> That same VC invests in AI companies and by what I heard about her, has done phenomenally well.
Her kids will be fine, its the vast majority of other, non wealthy, kids who are in trouble.
This is the problem in a nutshell - people are happy to do things they know are harmful for personal profit.
Not that we're in any way in that path, of course, with the people making the working machines also accumulating all the wealth. But still, there's something intrinsically good about automation, even when the system is not suited for it.
I want my ai to do dishes and laundry so I can write, draw, do deep cognitive work.
Not for it to do cognitive work and write and draw while I don dishes and laundry.

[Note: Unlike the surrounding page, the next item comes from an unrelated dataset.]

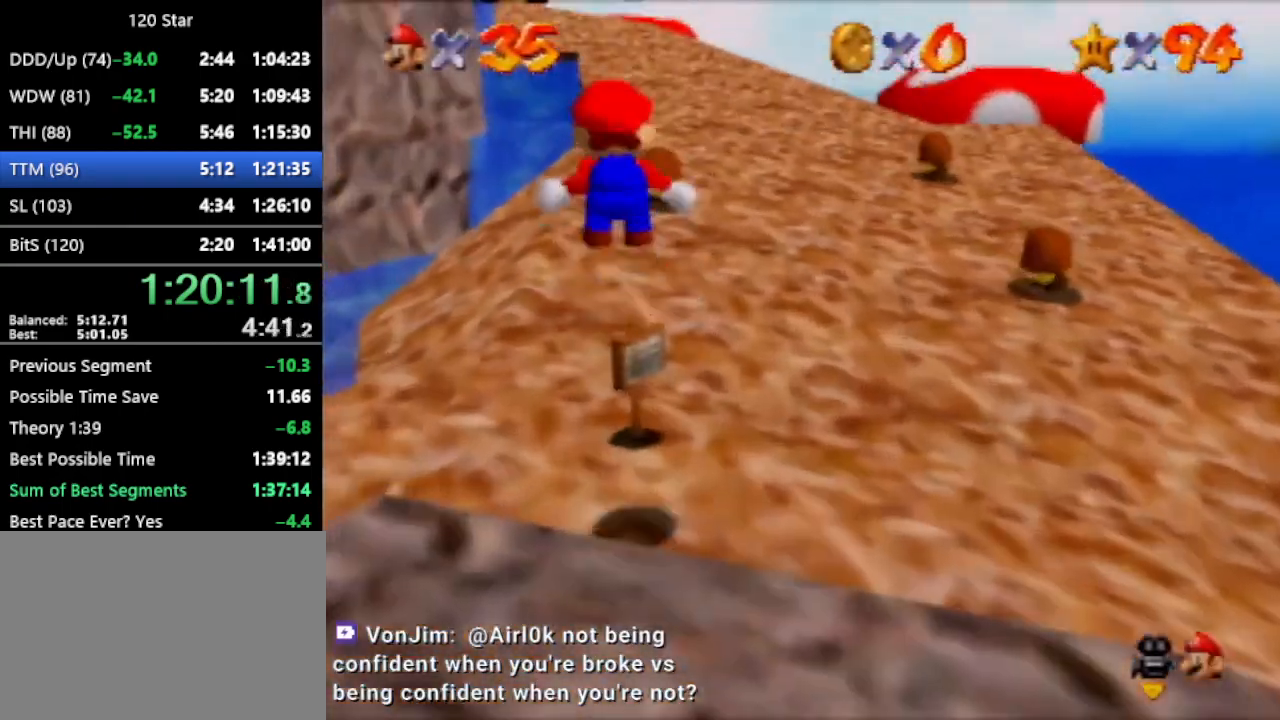
{"buttons": [], "left_stick": "up", "events": []}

Personally, I think until real AGI, the current LLMs will automate a lot of tasks, but the market will adapt and humans still end up with about the same percentage of employment and wages.
My own take is very much “wait and see and make sure to stay aware/skill up”
My automation point is just that at least in my career (20 years), my workload has rarely gone down even with plenty of automation around.
I will encourage my kid to gain independence, but of course I'm worried about it! The fact that there is uncertainty in her independence and that I can imagine bad outcomes does not mean I'm working against her interest by encouraging it.
"I don't know what jobs there will be to do" is a statement of uncertainty, and, given how you are relaying it, there must have been fear there as well. But it doesn't seem like it's a statement that the world will be worse. You can be fearful and hopeful at the same time, and fear tends to be the stronger of the two, and come out more strongly, again especially in parenting I find, even if you find the hopeful outcomes more likely.
(note that even the "her kids will be ok" isn't true at the limit. If wealth concentrates sufficiently enough it will lead to societal collapse)
I'm not saying one person can do that alone, but if we collectively believe we should focus on capitalization instead, then there's no one present to influence a more constructive, pro-social, sustainable course for society.
So I don't think it's ridiculous to think it's acting against their interests. Money won't get your kids very far if the thing that made you wealthy also pulled the rug from under them. There needs to be more of a strategy than capital.